Recognizing the problem is the easy part. Finding consensus on a solution is more difficult. But as is so often the case, we think that all problems can be solved by pouring more tax money into the solution. You would have thought we would have learned differently by now.

The typical political response comes from Rep. Craig Bland, a Kansas City Democrat. Bland wants a state obesity commission and a health board dealing with nutrition in schools. Someone needs to tell Rep. Bland that adding to the bureaucracy of state government is the wrong solution to the issue of obesity.

The weight problem in this nation is complex to say the least. But let's get a few things straight. The issue of obesity is not a result of a lack of information. There is an abundance of information on healthy eating habits available to everyone young or old, rich or poor, etc. If you don't know a triple cheeseburger is not necessarily healthy, it's your own damn fault. If you don't know that exercise is important to fighting obesity, you're stupid.
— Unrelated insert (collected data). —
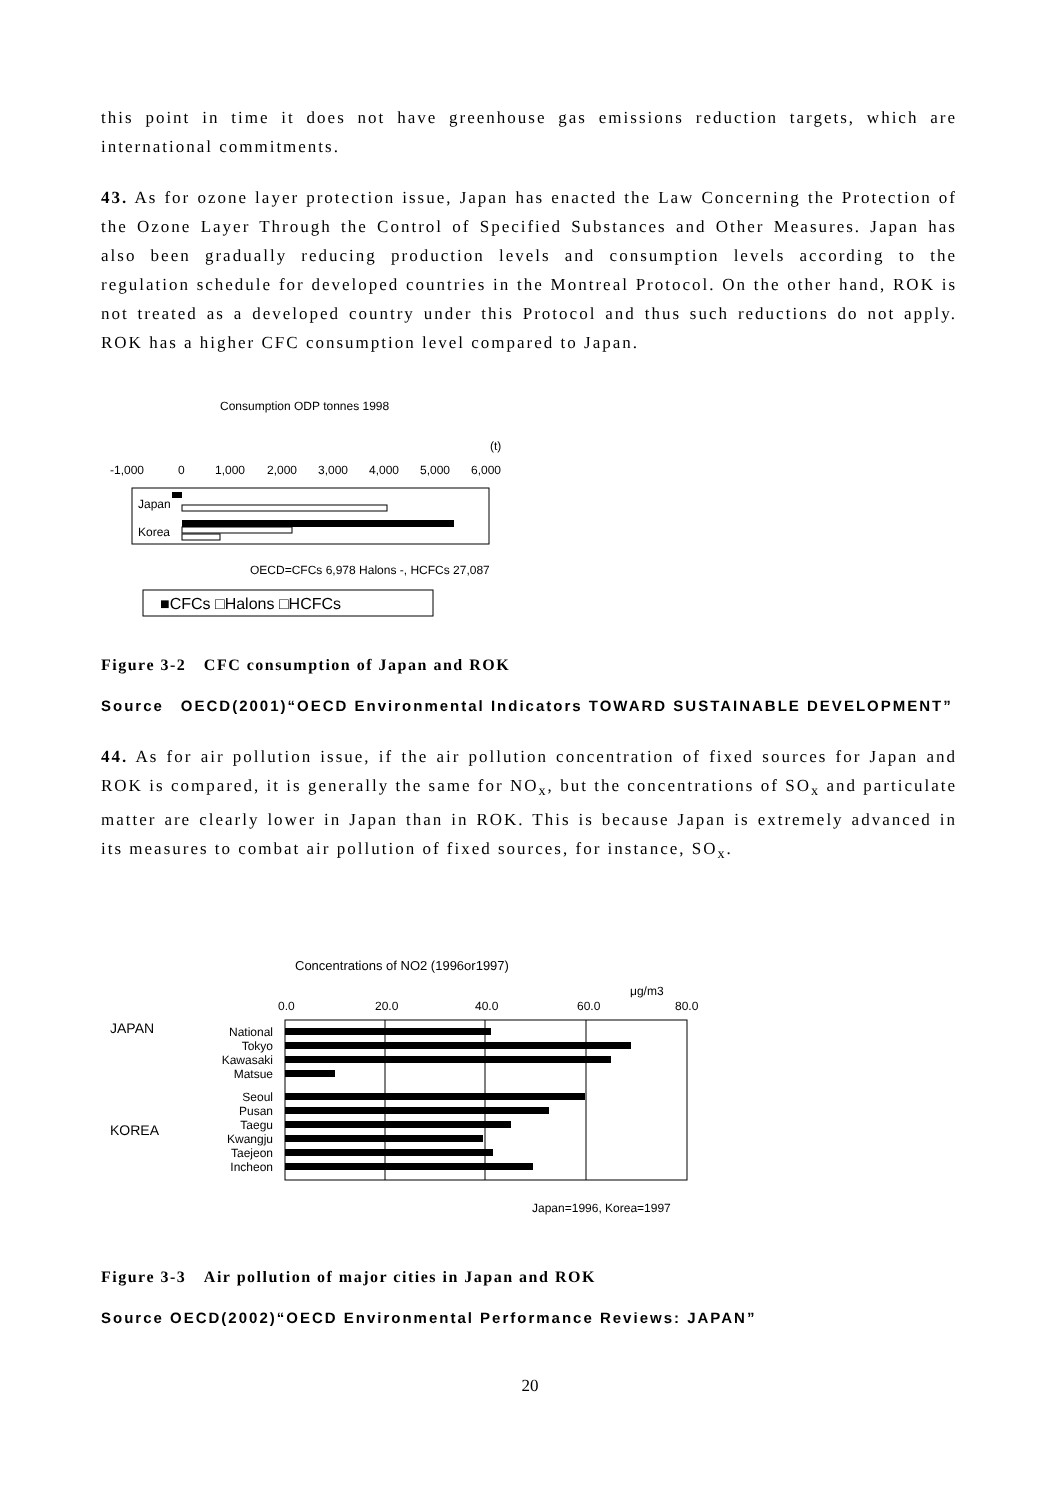this point in time it does not have greenhouse gas emissions reduction targets, which are international commitments.
43. As for ozone layer protection issue, Japan has enacted the Law Concerning the Protection of the Ozone Layer Through the Control of Specified Substances and Other Measures. Japan has also been gradually reducing production levels and consumption levels according to the regulation schedule for developed countries in the Montreal Protocol. On the other hand, ROK is not treated as a developed country under this Protocol and thus such reductions do not apply. ROK has a higher CFC consumption level compared to Japan.
Consumption ODP tonnes 1998
(t)
-1,000
0
1,000
2,000
3,000
4,000
5,000
6,000
Japan
Korea
OECD=CFCs 6,978 Halons -, HCFCs 27,087
■CFCs □Halons □HCFCs
Figure 3-2　CFC consumption of Japan and ROK
Source　OECD(2001)“OECD Environmental Indicators TOWARD SUSTAINABLE DEVELOPMENT”
44. As for air pollution issue, if the air pollution concentration of fixed sources for Japan and ROK is compared, it is generally the same for NO<sub>x</sub>, but the concentrations of SO<sub>x</sub> and particulate matter are clearly lower in Japan than in ROK. This is because Japan is extremely advanced in its measures to combat air pollution of fixed sources, for instance, SO<sub>x</sub>.
Concentrations of NO2 (1996or1997)
μg/m3
0.0
20.0
40.0
60.0
80.0
JAPAN
KOREA
National
Tokyo
Kawasaki
Matsue
Seoul
Pusan
Taegu
Kwangju
Taejeon
Incheon
Japan=1996, Korea=1997
Figure 3-3　Air pollution of major cities in Japan and ROK
Source OECD(2002)“OECD Environmental Performance Reviews: JAPAN”
20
No amount of your tax dollars can solve stupidity and laziness. We most certainly need a different approach but it should not involve another layer of government nor another tax.

The core problem is that the "experts" are clueless on why people make poor choices. One of the leading obesity experts says: "We live in a society that does not encourage or promote the kind of behavior that makes a difference. We have to do a better job of helping them (obese Americans) make healthy choices."

Wrong!

We live in a society that does encourage healthy choices and we've done our job on pointing out the good and bad habits. But when someone drives by the fresh produce market to wait in the line at a fast food drive-in, it is their choice and not society's that is wrong.

Much of the weight issue is genetic in nature. Much is also simply poor choices.

Let's look to the private sector. How about the YMCAs providing a free Saturday program with qualified personal trainers for anyone with a weight issue? How about returning physical education to the daily school curriculum for all grades without exception? If we quit looking to government and start looking elsewhere we might just be surprised.